* What to work on
Copy out every line of the listing below word for word, leaving out the pictures.

= Beginning of Section =

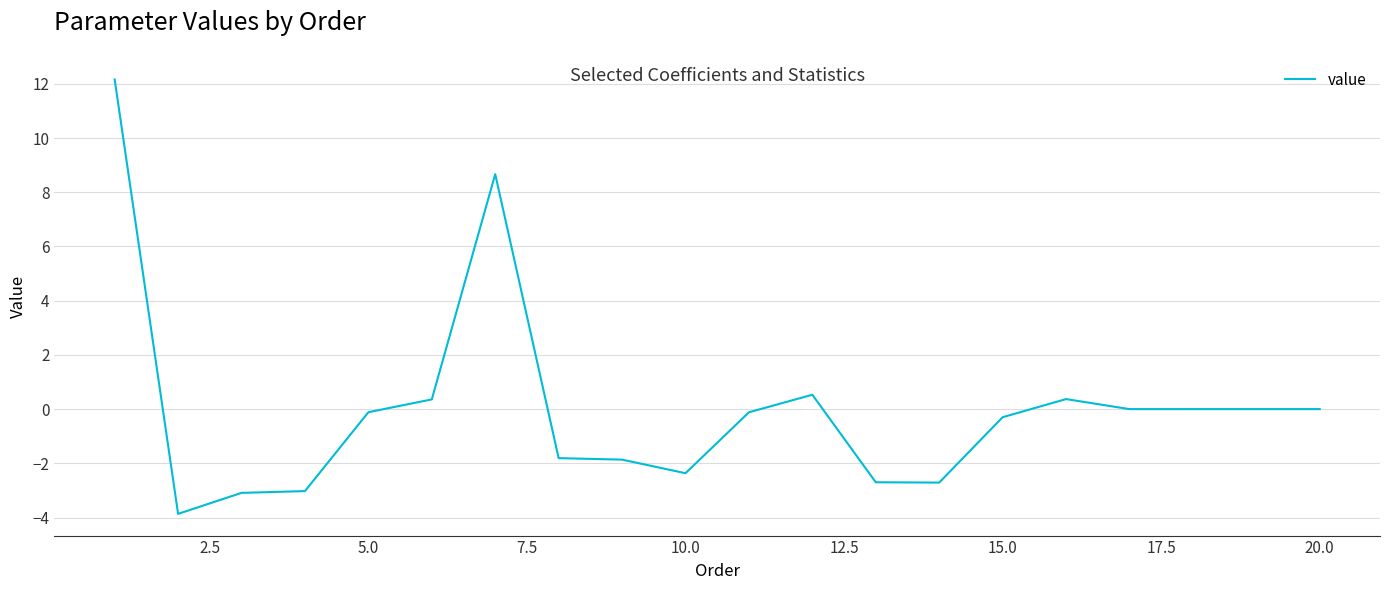

True or false: there are more than 2 points higher than both neighbors.

True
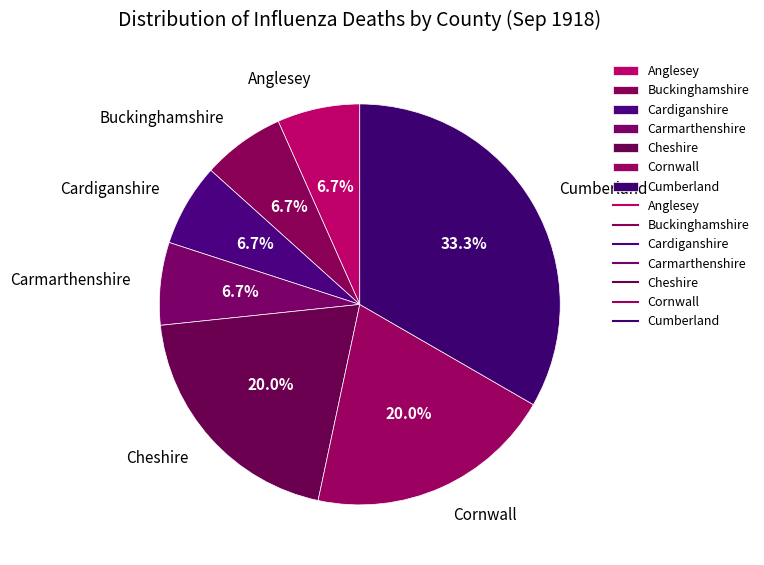

What is the largest slice in the pie chart?

Cumberland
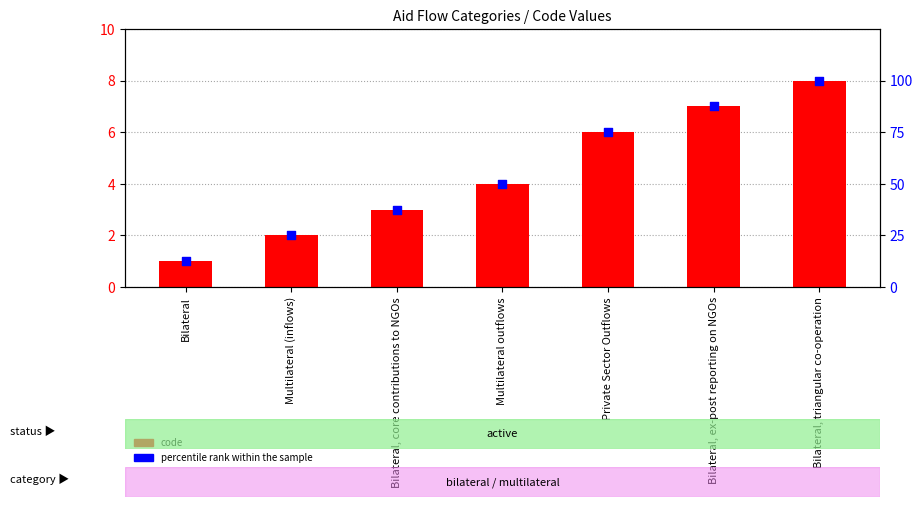

What are all the series names shown in the legend?

code, percentile rank within the sample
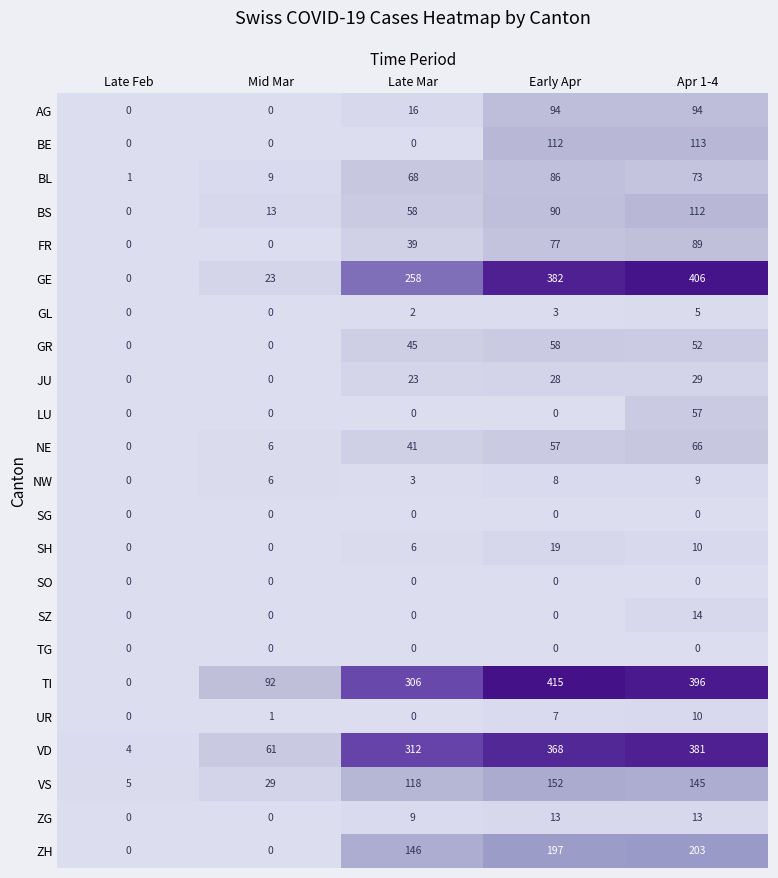

Which category has the highest value in the LU series?

Apr 1-4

= End of Section =

* Reply to the task
True or false: there are more than 2 points higher than both neighbors.

True

What is the largest slice in the pie chart?

Cumberland

What are all the series names shown in the legend?

code, percentile rank within the sample

Which category has the highest value in the LU series?

Apr 1-4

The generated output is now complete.